▶ _Required tasks_
[a] Below are an excerpt about a tweet on a Zillow job posting, and then some entries. From the excerpt, list every question that the job posting says the team answers day to day.
[b] Copy out the read lines of every entry that follows the Zillow excerpt, word for word, and leave out the pictures.

▶ _Selected excerpt_
- Opening Delimiter -
So I made a mildly controversial tweet.

i cannot get over that the zillow data scientist job posting "strongly prefers" you have experience with a python library that is designed to make it as piss easy as possible for little babies to do y_t = f(t) time trend / curve fitting forecasts. pic.twitter.com/YTUcgascCi

— Senior Data Masseuse (@ryxcommar) November 3, 2021

Lots of people enjoyed it, but the LinkedIn-adjacent section of data science Twitter is not happy about it.

I want to provide as much context for it as I can here, clarify a few things, and correct myself on a few things, including on some negative stuff I said elsewhere about Prophet.

What was the Zillow job posting?

The Zillow job posting (PDF here) is specifically for the now-defunct “Zillow Offers” team.

In this role, you would “lead Zillow Offers’ forecasting efforts. You’ll use our wealth of internal and external data sources to produce a time series demand forecast, conversion/funnel forecast, and resale forecast.”

The job posting mentions that “day to day we answer questions like: What type of homes should we buy? Which markets should we enter? How many homes will we buy tomorrow / next week / next month / next year? How are we performing relative to the market? What will our unit economics look like next year?”
- Closing Delimiter -
▶ _Input_
- Opening Delimiter -
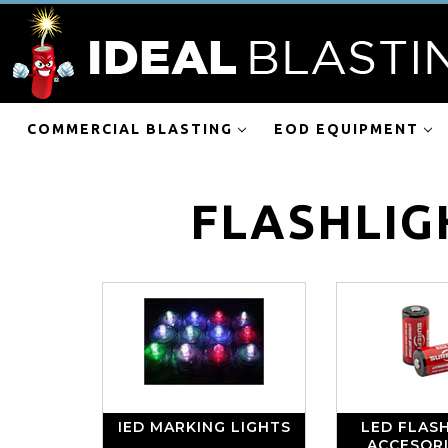
COMMERCIAL BLASTING
EOD EQUIPMENT
FLASHLIG
IED MARKING LIGHTS
LED FLASH
ACCESOR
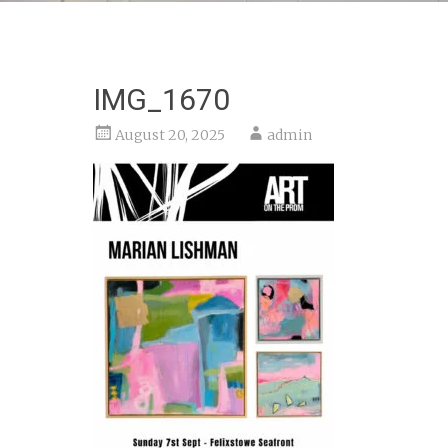
IMG_1670
August 20, 2025
admin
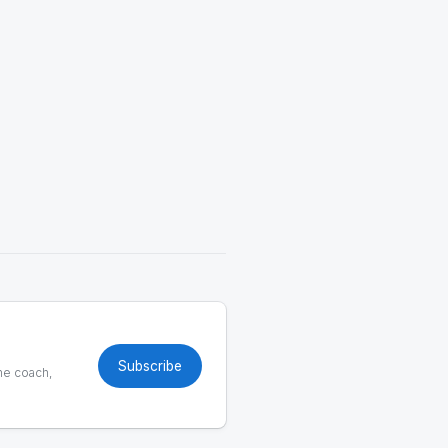
Subscribe
he coach,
- Closing Delimiter -
▶ _Answer set_
[a]
- What type of homes should we buy?
- Which markets should we enter?
- How many homes will we buy tomorrow / next week / next month / next year?
- How are we performing relative to the market?
- What will our unit economics look like next year?

[b]
COMMERCIAL BLASTING
EOD EQUIPMENT
FLASHLIG
IED MARKING LIGHTS
LED FLASH
ACCESOR
IMG_1670
August 20, 2025
admin
Subscribe
he coach,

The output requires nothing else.